Elle s’en empara et tira une joie froide à la façon dont le carton se froissa dans sa main, dans la crampe qui s’empara de ses phalanges, dans la morsure des angles sur sa paume. Elle le jeta finalement, droit sur la vitre cette fois, sur l’extérieur qui attendait d’elle qu’elle sorte et vive, et éclata en sanglots.

 

Au bout d’un long moment, quand les derniers bruits venant de ses voisins de chambre se furent tu, Liv réalisa qu’elle avait le choix.

Rester là.

Repartir chez ses parents par le premier train.

Sortir.

Elle aurait pu trouver mille et une nuances à ces actions, bien sûr, mais dans son chagrin il n’y avait que ces options, trois chemins pavés au milieu des herbes folles. Ses yeux la piquaient d’avoir tant pleuré, elle avait soif et faim, elle se sentait sale dans son t-shirt et ses sous-vêtements de la veille. Aussi horrible que ce fut, son corps vivait, parfaitement indifférent à la mort d’un inconnu.

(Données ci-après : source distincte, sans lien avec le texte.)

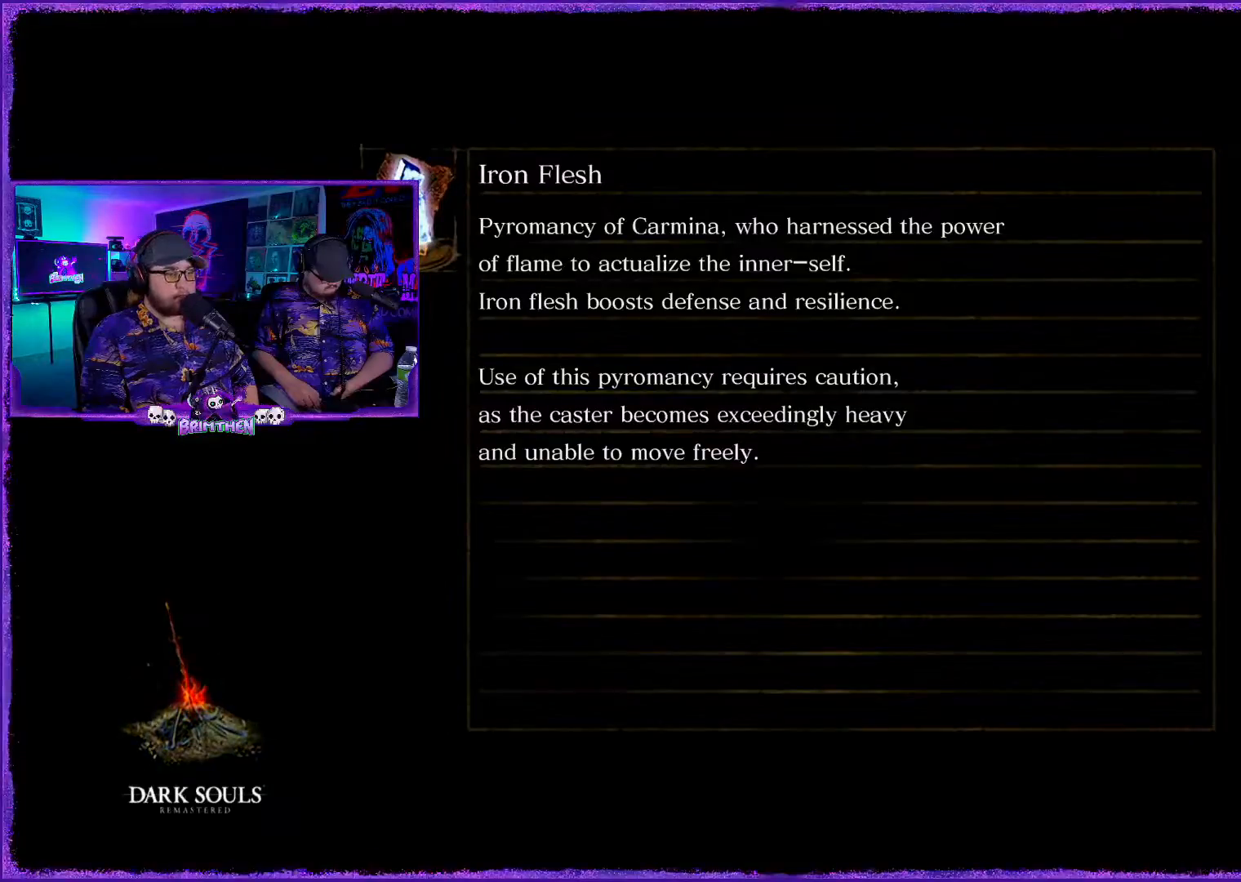
{"buttons": [], "left_stick": "center", "right_stick": "center", "events": [[100, "CROSS", "down"], [233, "CROSS", "up"]]}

Indifférent aussi d’abriter un esprit battu par des hallucinations.

Liv se leva sans même réellement y penser et se dirigea vers son téléphone. Se faisant, elle remarqua un trait noir sur son poignet. C’était un coup de marqueur – très probablement celui qu’elle possédait dans sa trousse – mais pourquoi ? Et quand ?

Son cœur piqua un sprint et elle se mordit la lèvre inférieure, le regard bloqué sur cette marque qui barrait sa saignée. Ça y est, elle commençait à agir sans même se souvenir ?

— C’est le choc, formula-t-elle.

Elle serra le poing et respira longuement. Le choc pouvait expliquer ça.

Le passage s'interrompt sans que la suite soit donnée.